→ **Work to complete**: Reproduce the data below, substituting "Instagram" for each occurrence of "Pinterest". Leave everything else unchanged.

(Stored dataset items)
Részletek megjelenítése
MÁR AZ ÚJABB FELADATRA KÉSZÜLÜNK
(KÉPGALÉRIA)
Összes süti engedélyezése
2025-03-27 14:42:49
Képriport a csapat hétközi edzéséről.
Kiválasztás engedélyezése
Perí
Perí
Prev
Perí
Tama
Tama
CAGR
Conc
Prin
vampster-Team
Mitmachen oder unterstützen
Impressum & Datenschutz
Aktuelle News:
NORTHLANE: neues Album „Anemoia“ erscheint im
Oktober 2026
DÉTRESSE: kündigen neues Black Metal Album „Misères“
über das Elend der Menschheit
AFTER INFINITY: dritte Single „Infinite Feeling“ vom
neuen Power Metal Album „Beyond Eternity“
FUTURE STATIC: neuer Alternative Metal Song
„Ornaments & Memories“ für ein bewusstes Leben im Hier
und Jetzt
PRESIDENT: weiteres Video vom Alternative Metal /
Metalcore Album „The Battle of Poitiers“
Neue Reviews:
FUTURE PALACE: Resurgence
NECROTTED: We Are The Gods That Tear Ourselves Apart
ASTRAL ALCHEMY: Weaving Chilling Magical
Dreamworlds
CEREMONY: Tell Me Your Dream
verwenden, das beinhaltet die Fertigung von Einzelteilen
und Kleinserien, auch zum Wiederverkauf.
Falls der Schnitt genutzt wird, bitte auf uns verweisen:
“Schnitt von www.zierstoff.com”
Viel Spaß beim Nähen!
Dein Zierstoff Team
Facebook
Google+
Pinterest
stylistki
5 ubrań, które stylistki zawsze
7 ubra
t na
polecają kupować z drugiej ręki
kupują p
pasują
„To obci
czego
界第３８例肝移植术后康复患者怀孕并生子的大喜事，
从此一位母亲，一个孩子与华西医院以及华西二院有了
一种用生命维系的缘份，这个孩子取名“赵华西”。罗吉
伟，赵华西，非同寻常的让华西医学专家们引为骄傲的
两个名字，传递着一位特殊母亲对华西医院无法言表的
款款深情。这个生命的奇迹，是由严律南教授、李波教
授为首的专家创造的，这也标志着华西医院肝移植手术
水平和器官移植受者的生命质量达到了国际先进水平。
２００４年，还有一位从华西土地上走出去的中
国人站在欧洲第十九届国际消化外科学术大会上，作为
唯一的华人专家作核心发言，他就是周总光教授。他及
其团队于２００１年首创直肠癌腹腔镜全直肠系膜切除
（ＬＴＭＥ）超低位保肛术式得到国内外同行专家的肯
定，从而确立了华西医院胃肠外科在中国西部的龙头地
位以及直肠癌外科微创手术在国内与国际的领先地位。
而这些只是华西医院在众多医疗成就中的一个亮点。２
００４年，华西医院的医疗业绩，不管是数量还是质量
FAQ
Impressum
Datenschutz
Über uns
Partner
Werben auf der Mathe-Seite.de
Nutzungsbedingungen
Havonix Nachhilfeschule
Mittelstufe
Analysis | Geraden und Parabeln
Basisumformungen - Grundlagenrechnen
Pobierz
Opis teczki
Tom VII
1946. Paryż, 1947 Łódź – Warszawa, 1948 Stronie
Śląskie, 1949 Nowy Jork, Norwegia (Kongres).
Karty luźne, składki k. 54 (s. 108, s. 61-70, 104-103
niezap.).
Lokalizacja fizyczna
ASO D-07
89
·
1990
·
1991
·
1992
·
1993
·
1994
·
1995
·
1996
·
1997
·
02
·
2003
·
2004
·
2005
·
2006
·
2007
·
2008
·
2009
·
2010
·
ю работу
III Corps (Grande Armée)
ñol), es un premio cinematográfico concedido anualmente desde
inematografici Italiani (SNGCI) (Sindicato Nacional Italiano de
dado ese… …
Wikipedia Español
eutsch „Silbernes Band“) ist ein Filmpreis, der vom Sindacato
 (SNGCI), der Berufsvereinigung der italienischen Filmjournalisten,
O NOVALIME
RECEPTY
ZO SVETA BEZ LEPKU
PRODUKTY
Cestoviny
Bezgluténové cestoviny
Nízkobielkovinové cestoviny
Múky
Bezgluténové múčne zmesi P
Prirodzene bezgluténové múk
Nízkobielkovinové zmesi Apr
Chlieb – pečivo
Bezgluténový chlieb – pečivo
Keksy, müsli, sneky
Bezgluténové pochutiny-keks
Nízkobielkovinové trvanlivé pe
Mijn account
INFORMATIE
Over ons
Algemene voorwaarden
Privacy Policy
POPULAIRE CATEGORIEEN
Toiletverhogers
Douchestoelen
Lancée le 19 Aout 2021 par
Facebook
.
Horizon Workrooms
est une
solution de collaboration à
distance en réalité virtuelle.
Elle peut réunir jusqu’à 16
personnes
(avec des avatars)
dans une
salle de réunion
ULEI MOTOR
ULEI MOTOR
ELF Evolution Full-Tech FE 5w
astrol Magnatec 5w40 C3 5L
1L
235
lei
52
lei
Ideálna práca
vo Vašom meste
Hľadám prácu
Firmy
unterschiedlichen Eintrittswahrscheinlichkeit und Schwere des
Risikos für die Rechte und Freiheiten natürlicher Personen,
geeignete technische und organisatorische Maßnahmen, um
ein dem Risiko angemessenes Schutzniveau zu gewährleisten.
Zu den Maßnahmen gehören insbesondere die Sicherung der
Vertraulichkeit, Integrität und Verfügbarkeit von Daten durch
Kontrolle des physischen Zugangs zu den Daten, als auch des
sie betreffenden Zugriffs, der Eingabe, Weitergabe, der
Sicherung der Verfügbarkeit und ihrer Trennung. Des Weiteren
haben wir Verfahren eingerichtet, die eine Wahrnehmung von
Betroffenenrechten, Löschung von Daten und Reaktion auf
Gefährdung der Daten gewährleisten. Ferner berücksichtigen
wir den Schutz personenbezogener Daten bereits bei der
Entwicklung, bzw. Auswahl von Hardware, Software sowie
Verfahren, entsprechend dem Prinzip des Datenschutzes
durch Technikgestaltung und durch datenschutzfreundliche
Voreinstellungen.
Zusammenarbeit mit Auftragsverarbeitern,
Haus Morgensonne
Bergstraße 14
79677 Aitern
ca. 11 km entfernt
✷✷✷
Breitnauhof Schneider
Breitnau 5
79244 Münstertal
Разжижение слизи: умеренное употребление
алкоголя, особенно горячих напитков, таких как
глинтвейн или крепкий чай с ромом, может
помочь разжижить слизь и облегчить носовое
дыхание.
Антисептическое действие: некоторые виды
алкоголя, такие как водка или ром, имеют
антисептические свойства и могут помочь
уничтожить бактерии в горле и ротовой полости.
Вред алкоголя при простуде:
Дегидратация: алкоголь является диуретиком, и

→ **Response area**:
Részletek megjelenítése
MÁR AZ ÚJABB FELADATRA KÉSZÜLÜNK
(KÉPGALÉRIA)
Összes süti engedélyezése
2025-03-27 14:42:49
Képriport a csapat hétközi edzéséről.
Kiválasztás engedélyezése
Perí
Perí
Prev
Perí
Tama
Tama
CAGR
Conc
Prin
vampster-Team
Mitmachen oder unterstützen
Impressum & Datenschutz
Aktuelle News:
NORTHLANE: neues Album „Anemoia“ erscheint im
Oktober 2026
DÉTRESSE: kündigen neues Black Metal Album „Misères“
über das Elend der Menschheit
AFTER INFINITY: dritte Single „Infinite Feeling“ vom
neuen Power Metal Album „Beyond Eternity“
FUTURE STATIC: neuer Alternative Metal Song
„Ornaments & Memories“ für ein bewusstes Leben im Hier
und Jetzt
PRESIDENT: weiteres Video vom Alternative Metal /
Metalcore Album „The Battle of Poitiers“
Neue Reviews:
FUTURE PALACE: Resurgence
NECROTTED: We Are The Gods That Tear Ourselves Apart
ASTRAL ALCHEMY: Weaving Chilling Magical
Dreamworlds
CEREMONY: Tell Me Your Dream
verwenden, das beinhaltet die Fertigung von Einzelteilen
und Kleinserien, auch zum Wiederverkauf.
Falls der Schnitt genutzt wird, bitte auf uns verweisen:
“Schnitt von www.zierstoff.com”
Viel Spaß beim Nähen!
Dein Zierstoff Team
Facebook
Google+
Instagram
stylistki
5 ubrań, które stylistki zawsze
7 ubra
t na
polecają kupować z drugiej ręki
kupują p
pasują
„To obci
czego
界第３８例肝移植术后康复患者怀孕并生子的大喜事，
从此一位母亲，一个孩子与华西医院以及华西二院有了
一种用生命维系的缘份，这个孩子取名“赵华西”。罗吉
伟，赵华西，非同寻常的让华西医学专家们引为骄傲的
两个名字，传递着一位特殊母亲对华西医院无法言表的
款款深情。这个生命的奇迹，是由严律南教授、李波教
授为首的专家创造的，这也标志着华西医院肝移植手术
水平和器官移植受者的生命质量达到了国际先进水平。
２００４年，还有一位从华西土地上走出去的中
国人站在欧洲第十九届国际消化外科学术大会上，作为
唯一的华人专家作核心发言，他就是周总光教授。他及
其团队于２００１年首创直肠癌腹腔镜全直肠系膜切除
（ＬＴＭＥ）超低位保肛术式得到国内外同行专家的肯
定，从而确立了华西医院胃肠外科在中国西部的龙头地
位以及直肠癌外科微创手术在国内与国际的领先地位。
而这些只是华西医院在众多医疗成就中的一个亮点。２
００４年，华西医院的医疗业绩，不管是数量还是质量
FAQ
Impressum
Datenschutz
Über uns
Partner
Werben auf der Mathe-Seite.de
Nutzungsbedingungen
Havonix Nachhilfeschule
Mittelstufe
Analysis | Geraden und Parabeln
Basisumformungen - Grundlagenrechnen
Pobierz
Opis teczki
Tom VII
1946. Paryż, 1947 Łódź – Warszawa, 1948 Stronie
Śląskie, 1949 Nowy Jork, Norwegia (Kongres).
Karty luźne, składki k. 54 (s. 108, s. 61-70, 104-103
niezap.).
Lokalizacja fizyczna
ASO D-07
89
·
1990
·
1991
·
1992
·
1993
·
1994
·
1995
·
1996
·
1997
·
02
·
2003
·
2004
·
2005
·
2006
·
2007
·
2008
·
2009
·
2010
·
ю работу
III Corps (Grande Armée)
ñol), es un premio cinematográfico concedido anualmente desde
inematografici Italiani (SNGCI) (Sindicato Nacional Italiano de
dado ese… …
Wikipedia Español
eutsch „Silbernes Band“) ist ein Filmpreis, der vom Sindacato
 (SNGCI), der Berufsvereinigung der italienischen Filmjournalisten,
O NOVALIME
RECEPTY
ZO SVETA BEZ LEPKU
PRODUKTY
Cestoviny
Bezgluténové cestoviny
Nízkobielkovinové cestoviny
Múky
Bezgluténové múčne zmesi P
Prirodzene bezgluténové múk
Nízkobielkovinové zmesi Apr
Chlieb – pečivo
Bezgluténový chlieb – pečivo
Keksy, müsli, sneky
Bezgluténové pochutiny-keks
Nízkobielkovinové trvanlivé pe
Mijn account
INFORMATIE
Over ons
Algemene voorwaarden
Privacy Policy
POPULAIRE CATEGORIEEN
Toiletverhogers
Douchestoelen
Lancée le 19 Aout 2021 par
Facebook
.
Horizon Workrooms
est une
solution de collaboration à
distance en réalité virtuelle.
Elle peut réunir jusqu’à 16
personnes
(avec des avatars)
dans une
salle de réunion
ULEI MOTOR
ULEI MOTOR
ELF Evolution Full-Tech FE 5w
astrol Magnatec 5w40 C3 5L
1L
235
lei
52
lei
Ideálna práca
vo Vašom meste
Hľadám prácu
Firmy
unterschiedlichen Eintrittswahrscheinlichkeit und Schwere des
Risikos für die Rechte und Freiheiten natürlicher Personen,
geeignete technische und organisatorische Maßnahmen, um
ein dem Risiko angemessenes Schutzniveau zu gewährleisten.
Zu den Maßnahmen gehören insbesondere die Sicherung der
Vertraulichkeit, Integrität und Verfügbarkeit von Daten durch
Kontrolle des physischen Zugangs zu den Daten, als auch des
sie betreffenden Zugriffs, der Eingabe, Weitergabe, der
Sicherung der Verfügbarkeit und ihrer Trennung. Des Weiteren
haben wir Verfahren eingerichtet, die eine Wahrnehmung von
Betroffenenrechten, Löschung von Daten und Reaktion auf
Gefährdung der Daten gewährleisten. Ferner berücksichtigen
wir den Schutz personenbezogener Daten bereits bei der
Entwicklung, bzw. Auswahl von Hardware, Software sowie
Verfahren, entsprechend dem Prinzip des Datenschutzes
durch Technikgestaltung und durch datenschutzfreundliche
Voreinstellungen.
Zusammenarbeit mit Auftragsverarbeitern,
Haus Morgensonne
Bergstraße 14
79677 Aitern
ca. 11 km entfernt
✷✷✷
Breitnauhof Schneider
Breitnau 5
79244 Münstertal
Разжижение слизи: умеренное употребление
алкоголя, особенно горячих напитков, таких как
глинтвейн или крепкий чай с ромом, может
помочь разжижить слизь и облегчить носовое
дыхание.
Антисептическое действие: некоторые виды
алкоголя, такие как водка или ром, имеют
антисептические свойства и могут помочь
уничтожить бактерии в горле и ротовой полости.
Вред алкоголя при простуде:
Дегидратация: алкоголь является диуретиком, и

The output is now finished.